## EXTRAIT:
La cellule de veille et de contrôle de la commission des affaires économiques dont le sénateur Franck Montaugé est l’un des rapporteurs a remis au ministre de l’Agriculture un plan de quinze propositions pour venir en aide aux acteurs agricoles et aux industriels de la filière agroalimentaire pendant la crise (lire ici). En effet, par leur engagement, les agriculteurs et les industriels de l’alimentaire garantissent un approvisionnement en quantité et en qualité durant la crise. L’État doit être à leurs côtés.
Pour les sénateurs, la priorité doit aller à l’activation des mécanismes européens de gestion de crise qui permettront notamment d’activer les aides attendues au stockage privé, les restitutions de prix à l’exportation à titre dérogatoire et exceptionnel dans un marché en berne compte tenu de la crise épidémique et humanitaire mondiale et, au besoin, les mécanismes de sauvegarde sur les importations dans certains secteurs.
Au niveau national, l’État doit également prendre des mesures concrètes pour sécuriser la production alimentaire et les approvisionnements. Parmi elles, l’ouverture de places dans les crèches et écoles pour les personnels de ces secteurs ou la prise en charge par l’État des surcoûts logistiques pour les opérateurs.
Au niveau local, tout doit être fait pour lutter contre le gaspillage en offrant des débouchés aux produits agricoles. La restauration collective encore ouverte, les collectivités territoriales par exemple sur l’horticulture, la grande distribution, les ventes directes des producteurs par des circuits courts et des livraisons à domicile : tous les débouchés doivent être mobilisés pour venir en aide aux filières en difficulté.
Enfin, les sénateurs souhaitent la création de cellules de surveillance de l’évolution des prix d’achat et des prix de vente aux consommateurs en grande surface afin de garantir l’absence d’effet d’opportunité. De même, pour Franck Montaugé, « il faut dès aujourd’hui préparer l’après-crise au sein d’un groupe de travail associant le Gouvernement, les parlementaires et les interprofessions. Qui indemnisera les agriculteurs pour les pertes d’activité qu’ils subissent ? Des filières comme les fromages fermiers, les huîtres, des volailles ou certains fruits et légumes ont vu leurs ventes reculer entre 30 et 80% en quelques jours. Les laisser seules dans cette crise serait une erreur stratégique qui pénaliserait, in fine, notre souveraineté alimentaire qu’il convient justement de renforcer. »
Le ministre auditionné
Quelques jours plus tôt, en tant que copilote de la cellule de crise du Sénat sur l’agriculture, le sénateur Franck Montaugé avait interrogé le ministre de l’Agriculture Didier Guillaume dans le cadre d’une audition organisée en visioconférence par la commission des Affaires économiques.

Données sources:
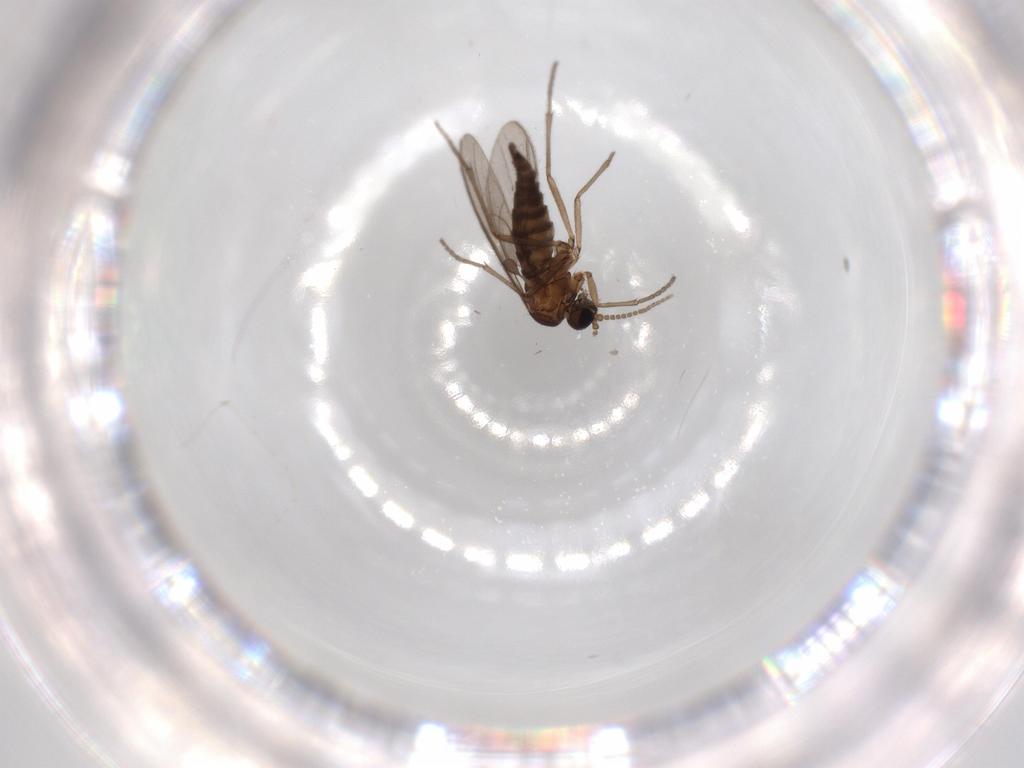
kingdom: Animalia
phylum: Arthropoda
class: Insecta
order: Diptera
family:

## OBJECTIF:
Reprenez l'extrait sur le plan sénatorial d'aide aux filières agricoles et agroalimentaires juste après sa dernière phrase, et poursuivez-le. Les items forment un matériau distinct de l'extrait.

## RÉSULTAT ATTENDU:
« Dans le dispositif autorisé par l’État en matière d’alimentation de la population, la place de la grande distribution est prépondérante, notait Franck Montaugé. Nous observons aussi que, sous condition de respect des exigences sanitaires, la vente directe sur des marchés aménagés ou aux lieux de production répond aux demandes de la clientèle et pour des produits la plupart du temps de grande qualité. Je pense que d’ores et déjà il faut en tirer des enseignements positifs. Je pense à la filière horticole dont la vente doit être permise immédiatement. »
« Pour la grande distribution, poursuit le sénateur du Gers, on constate qu’un équilibre fragile a été trouvé entre producteurs, distributeurs et consommateurs et que cet équilibre évolue dans le temps du fait notamment du comportement du consommateur qui consacre beaucoup moins de temps que d’ordinaire à l’acte d’achat. Ce phénomène affecte directement des productions à haute valeur ajoutée. Les ventes à la coupe de produits en AOP, je pense aux fromages par exemple, sont en chute libre. Et à d’autres productions saisonnières à valeur ajoutée forte comme la viande ovine dans cette période de Pâques ou des produits comme la pintade, le pigeon, la caille, les produits de la filière gras aussi. »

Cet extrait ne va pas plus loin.